**WHAT TO DO**
• A. Please answer these about the passage on negative interest rates, one line each:
(i) To what rate was the ECB's deposit facility rate lowered in 2014?
(ii) What is the current deposit facility rate the passage gives?
(iii) What is the return on a German government bond with a 30 year maturity?
• B. Echo the passage on negative interest rates word for word, starting at "With negative interest" and ending at "to hold savings?".
>> Start GIVEN PASSAGE
Karolina Grabowska, cash, n

Image by Karolina Grabowska

Series One

It’s an interest-ing rate

In 2014, the European Central Bank (ECB) introduced negative interest rates as part of their expansionary monetary policy. This meant that the ECB’s deposit facility rate (DFR), was lowered to -0.1%. But this didn’t mean that those with money in their savings account had to pay an extra fee…at least not yet.

The expansionary monetary policy is a tool used by Central banks, such as the ECB, to stimulate economic growth through lowering interest rates, reducing reserve requirements of banks, or expanding open market operations. For the consumer, it became cheaper to get a loan. Overall, aggregate demand should increase and stimulate economic growth, as money pours into the economy.

Now that the basic theory is covered, an important question remains: What happens if this policy is kept for a long time span? Seven years later, the ECB lowered the DFR even further. to reach the current rate of −0.50%. So far, banks had to face the consequences of having their reserves at negative rates, at the ECB. Some have started charging a negative interest rate from their clients, for having high amounts of money in their accounts. Now, consumers are increasingly wondering whether their money is truly safe in their bank accounts.

With negative interest rates there is no reason for one’s money to sit around in a bank account, unless allocated for daily expenses and emergencies. But, where would the best place then be to hold savings?

In reality, savings should not all be held in one place. As Warren Buffet once said: “do not put all your eggs in one basket

Traditionally, alternatives to keeping cash are bonds or stocks; both areas yield promising returns in comparison. Going for bonds - especially government bonds - is less risky. However, returns from government bonds are less promising: for a 30 year maturity in a German government bond the return is 0.03%. Considering the estimated inflation rate for 2021 in the EU of 1.6% on average, consumers are almost guaranteed to lose money.
>> End GIVEN PASSAGE
>> Start DATASET ROWS
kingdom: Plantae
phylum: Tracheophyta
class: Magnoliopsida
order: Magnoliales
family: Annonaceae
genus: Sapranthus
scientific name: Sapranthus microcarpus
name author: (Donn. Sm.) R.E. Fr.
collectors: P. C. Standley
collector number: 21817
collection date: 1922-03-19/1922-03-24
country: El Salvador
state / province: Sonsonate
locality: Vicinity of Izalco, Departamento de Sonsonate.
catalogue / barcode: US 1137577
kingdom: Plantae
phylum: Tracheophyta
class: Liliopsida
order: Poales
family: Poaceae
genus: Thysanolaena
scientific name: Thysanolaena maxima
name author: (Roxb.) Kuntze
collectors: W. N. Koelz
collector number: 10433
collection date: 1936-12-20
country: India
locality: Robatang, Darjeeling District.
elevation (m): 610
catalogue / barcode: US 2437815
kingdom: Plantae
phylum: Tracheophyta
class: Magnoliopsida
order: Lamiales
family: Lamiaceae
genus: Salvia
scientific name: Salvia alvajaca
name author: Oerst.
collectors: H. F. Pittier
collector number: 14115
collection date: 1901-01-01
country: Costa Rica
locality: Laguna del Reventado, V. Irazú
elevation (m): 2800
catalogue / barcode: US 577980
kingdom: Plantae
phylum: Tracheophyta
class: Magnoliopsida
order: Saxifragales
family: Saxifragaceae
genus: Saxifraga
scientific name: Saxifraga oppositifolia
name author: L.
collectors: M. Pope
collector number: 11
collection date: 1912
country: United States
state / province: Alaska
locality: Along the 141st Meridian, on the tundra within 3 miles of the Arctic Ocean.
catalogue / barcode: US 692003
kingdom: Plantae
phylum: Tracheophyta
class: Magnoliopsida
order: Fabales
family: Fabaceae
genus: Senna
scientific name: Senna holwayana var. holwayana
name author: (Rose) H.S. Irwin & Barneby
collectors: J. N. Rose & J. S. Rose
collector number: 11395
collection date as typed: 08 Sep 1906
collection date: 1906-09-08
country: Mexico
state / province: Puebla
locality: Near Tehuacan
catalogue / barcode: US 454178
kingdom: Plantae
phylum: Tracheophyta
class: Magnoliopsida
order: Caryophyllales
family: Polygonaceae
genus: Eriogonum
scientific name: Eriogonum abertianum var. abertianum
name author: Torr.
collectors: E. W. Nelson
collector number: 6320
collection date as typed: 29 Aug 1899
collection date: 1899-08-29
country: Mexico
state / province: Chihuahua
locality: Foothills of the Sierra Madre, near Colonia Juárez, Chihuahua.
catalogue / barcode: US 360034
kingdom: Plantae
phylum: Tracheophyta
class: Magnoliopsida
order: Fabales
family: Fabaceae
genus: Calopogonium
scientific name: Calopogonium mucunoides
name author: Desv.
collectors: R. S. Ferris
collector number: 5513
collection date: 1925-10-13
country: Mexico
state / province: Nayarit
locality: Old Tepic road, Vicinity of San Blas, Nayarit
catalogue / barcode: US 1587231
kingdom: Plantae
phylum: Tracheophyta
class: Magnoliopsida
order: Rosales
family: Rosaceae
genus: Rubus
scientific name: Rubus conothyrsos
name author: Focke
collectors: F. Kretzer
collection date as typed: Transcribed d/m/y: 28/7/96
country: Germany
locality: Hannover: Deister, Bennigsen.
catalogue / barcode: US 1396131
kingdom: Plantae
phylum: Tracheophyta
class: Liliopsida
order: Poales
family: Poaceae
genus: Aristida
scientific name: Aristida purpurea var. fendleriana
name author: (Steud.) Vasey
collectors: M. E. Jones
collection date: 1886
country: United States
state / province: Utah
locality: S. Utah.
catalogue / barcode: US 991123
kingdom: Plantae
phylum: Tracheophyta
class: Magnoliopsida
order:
>> End DATASET ROWS
**RESPONSES FOR EACH TASK**
• A.
(i) -0.1%
(ii) −0.50%
(iii) 0.03%

• B.
With negative interest rates there is no reason for one’s money to sit around in a bank account, unless allocated for daily expenses and emergencies. But, where would the best place then be to hold savings?